Unique among the many different “Christian” religions of the world today, the Apostolic Church invariably administers the sacrament of baptism in the name of Jesus Christ, as opposed to the trinitarian formula of “Father, Son and Holy Ghost (or Holy Spirit).” Because of this, the Apostolic Faith is considered by many to be unorthodox; yet Apostolics feel the exact opposite is true. Drawing from purely Apostolic precedent, we consider baptism in the name of Jesus Christ to be a vital ingredient in the conversion experience. All believers in the New Testament were baptized in the name of Jesus Christ for the remission of sins (Acts 2:38, 8:16, 10:48, 19:5, 22:16; Romans 6:3-4; James 2:7). Other (non-Apostolic) practices and traditions are declensions from true Apostolic teachings.
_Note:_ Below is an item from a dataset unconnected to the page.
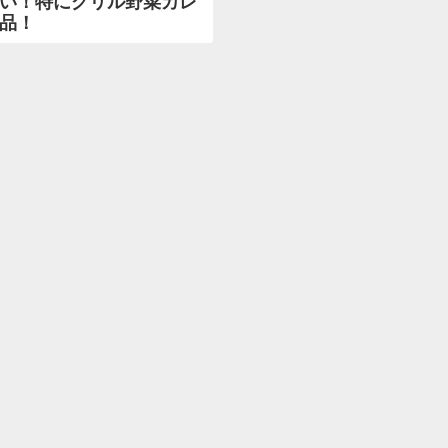
い！特にグリル野菜カレ
品！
Apostolics believe that if the original apostles were wrong in this regard (i.e., that administration of water baptism) then it is fruitless to seek any meaning whatsoever from their teachings.
Another feature of the Apostolic Faith is the emphasis on the practical application of Holiness, or separation from that which has not been sanctified by the Spirit of Christ unto God back to the original created state (2 Corinthians 6:14-7:1). This aspect of Christian living initiates within the heart of a believer and manifests externally in his or her life. According to the teachings of the Apostles, true inward Christianity inevitably expresses itself outwardly. The Apostle Paul stipulates that anyone confessing the name of Christ and laying claim to discipleship must abandon all ungodly pursuits (2 Timothy 2:19).
Prominent among its distinguishing characteristics is the dynamic of the Apostolic church. The primary emphasis of an Apostolic church service is on the Word and worship. Our preaching is fiery and our prayer and praise are fervent. Apostolic music is lively and energetic. A typical Apostolic church service features prayer, congregational and individual singing, testimonies, exhorting, and preaching or teaching the Word of God. The general attitude of the people attending an Apostolic service is that of gracious appreciation and joyous anticipation.
Ultimately, the Apostolic Message is one of hope to a lost world. Along with the message of salvation, the first apostles were commissioned by Jesus Christ to bring healing and miracles everywhere they went (Mark 16:15-20). Thus the Apostolic Way is one of salvation for the lost, healing to the sick, and hope for the hopeless—through and by the power of none other than Jesus Christ. The Apostle Peter unequivocally declared the Apostolic keynote in Acts 4:12:
“Neither is there salvation in any other (than Jesus Christ). For there is none other name under heaven, given among men, whereby we must be saved.”
Today, the Apostolic Church may be found in countries all over the world. Great effort is being made to evangelize the world. One of its fundamental tenets is the belief in the catching away of the body of believers in a process known as “the rapture.” Until that time, Apostolics all over the world continue to show forth the praises of Him who has called us out of darkness into His marvelous light (1 Peter 2:9). We are challenged to preserve the integrity of the Apostolic Faith while we present it to a world that largely lies under the spell and influence of illusion and deception.